::: EXCERPT

Accuracy of Internet academic (fwd)

phil cash cash pasxapu at DAKOTACOM.NET
Sat Feb 14 15:48:46 UTC 2004


Accuracy of Internet academic
'Like trying to pull a library book without the Dewey Decimal system'
http://www.canada.com/national/nationalpost/news/artslife/story.html? 
id=35deb42a-93e2-4cbc-befe-59b5f8ce483

Siri Agrell

National Post

Saturday, February 14, 2004

Laura Buszard-Welcher thought she had found the perfect source to  
support her PhD research on endangered languages. The anthropologist  
was completing her doctorate at the University of California, Berkeley,  
when she discovered the Web site of someone who spoke the obscure and  
threatened dialect she was investigating.

She referred to the site in her research, which was later published as  
a book. Months later, when she revisited the site, she discovered her  
research now cited something quite different.

"It took me to some porno site," says Buszard-Welcher, now a professor  
at Wayne State University in Michigan and one of a growing population  
of anthropologists who have logged on to the Internet as a way to study  
human society.

Cyberanthropology is a growing area of study. Through the Web,  
anthropologists are discovering societies that reveal themselves online  
while remaining submerged in the world at large.

But, as Buszard-Welcher and others have found, cyberanthropology  
requires the navigation of many pitfalls -- issues of accuracy,  
credibility and professional esteem -- even as it unearths communities  
at the click of a button.

"I'm finding a lot more language information than I would otherwise  
have had access to," Buszard-Welcher says. "But you have to be  
critical. Just like picking up a book off the library shelf, you have  
to decide how important it's going to be."

::::::
::: DATASET

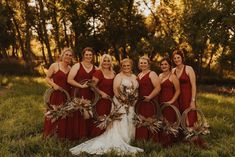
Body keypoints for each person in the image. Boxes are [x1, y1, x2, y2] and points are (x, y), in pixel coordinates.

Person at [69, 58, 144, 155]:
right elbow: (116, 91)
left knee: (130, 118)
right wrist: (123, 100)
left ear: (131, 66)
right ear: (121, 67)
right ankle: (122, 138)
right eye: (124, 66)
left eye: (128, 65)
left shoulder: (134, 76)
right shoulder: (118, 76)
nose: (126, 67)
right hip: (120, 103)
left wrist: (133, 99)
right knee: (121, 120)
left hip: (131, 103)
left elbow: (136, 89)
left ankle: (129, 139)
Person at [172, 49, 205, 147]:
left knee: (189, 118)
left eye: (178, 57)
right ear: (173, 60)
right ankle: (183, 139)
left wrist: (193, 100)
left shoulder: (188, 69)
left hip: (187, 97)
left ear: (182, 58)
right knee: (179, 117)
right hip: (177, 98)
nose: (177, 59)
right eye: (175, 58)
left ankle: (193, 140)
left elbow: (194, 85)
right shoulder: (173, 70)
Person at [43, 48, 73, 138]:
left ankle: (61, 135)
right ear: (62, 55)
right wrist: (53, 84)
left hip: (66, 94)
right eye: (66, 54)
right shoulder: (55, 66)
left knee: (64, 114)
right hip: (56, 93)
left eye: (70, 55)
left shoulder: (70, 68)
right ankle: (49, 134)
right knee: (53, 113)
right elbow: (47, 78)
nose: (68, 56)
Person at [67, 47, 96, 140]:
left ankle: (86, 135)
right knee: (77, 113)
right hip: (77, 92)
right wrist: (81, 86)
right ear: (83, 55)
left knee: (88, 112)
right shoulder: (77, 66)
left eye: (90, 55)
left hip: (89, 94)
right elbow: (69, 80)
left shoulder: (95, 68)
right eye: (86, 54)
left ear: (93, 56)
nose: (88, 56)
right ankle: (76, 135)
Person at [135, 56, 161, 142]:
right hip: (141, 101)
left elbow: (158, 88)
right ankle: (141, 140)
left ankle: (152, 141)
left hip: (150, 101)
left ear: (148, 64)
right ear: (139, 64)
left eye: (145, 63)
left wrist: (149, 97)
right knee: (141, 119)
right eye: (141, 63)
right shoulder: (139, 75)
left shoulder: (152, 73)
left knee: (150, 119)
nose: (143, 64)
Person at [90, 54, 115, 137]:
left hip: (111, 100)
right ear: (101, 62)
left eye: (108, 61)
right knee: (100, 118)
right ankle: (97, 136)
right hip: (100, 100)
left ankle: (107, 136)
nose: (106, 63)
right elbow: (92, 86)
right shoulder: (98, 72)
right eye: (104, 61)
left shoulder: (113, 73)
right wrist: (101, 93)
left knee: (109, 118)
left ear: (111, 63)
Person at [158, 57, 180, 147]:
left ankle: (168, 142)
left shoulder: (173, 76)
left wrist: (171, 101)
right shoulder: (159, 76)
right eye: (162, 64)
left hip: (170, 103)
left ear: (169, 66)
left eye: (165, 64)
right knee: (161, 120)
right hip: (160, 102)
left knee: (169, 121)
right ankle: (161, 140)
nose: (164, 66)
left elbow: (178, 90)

::::::

== WORK ORDER A ==
Decide whether each statement agrees with the cyberanthropology article, answering yes or no and quoting the words that settle it: (i) Buszard-Welcher was working on her doctorate at the University of California, Berkeley; (ii) the research in which she referred to the Web site was never published; (iii) Buszard-Welcher is now a professor at Wayne State University in Michigan.
== WORK ORDER B ==
In the cyberanthropology article, shorten the paragraph beginning "But, as Buszard-Welcher and others have found" to a single brief sentence that keeps its main facts.
== WORK ORDER C ==
Carry the cyberanthropology article forward from its final sentence.
The items have no connection to the cyberanthropology article.

== RESPONSE BOX A ==
(i) Yes: "was completing her doctorate at the University of California, Berkeley"
(ii) No: "which was later published as a book"
(iii) Yes: "now a professor at Wayne State University in Michigan"

== RESPONSE BOX B ==
Buszard-Welcher and others have found that cyberanthropology, while uncovering communities with a single click, carries pitfalls of accuracy, credibility and professional esteem.

== RESPONSE BOX C ==
As an undergraduate, Buszard-Welcher knew she wanted to explore  
endangered languages and the tools used to protect them.

At first, she studied a native dialect (a form of Ojibwa) which was  
local to the area of Michigan where she grew up. But she soon began to  
look farther afield and her curiosity led her online.

When her computer started speaking Potawatomi, a language spoken by  
only about 50 people, she had found her thesis.

"People have created Web sites to promote this language, to learn this  
language again, bring it back to widespread use," she says. "People  
from these far-flung communities are becoming integrated in ways that  
they couldn't have before because of physical distances."

Online language preservation is now her specialty. When not studying  
Potawatomi, she is collecting URLs for other language projects,  
monitoring the different techniques people are using to protect their  
traditional tongues.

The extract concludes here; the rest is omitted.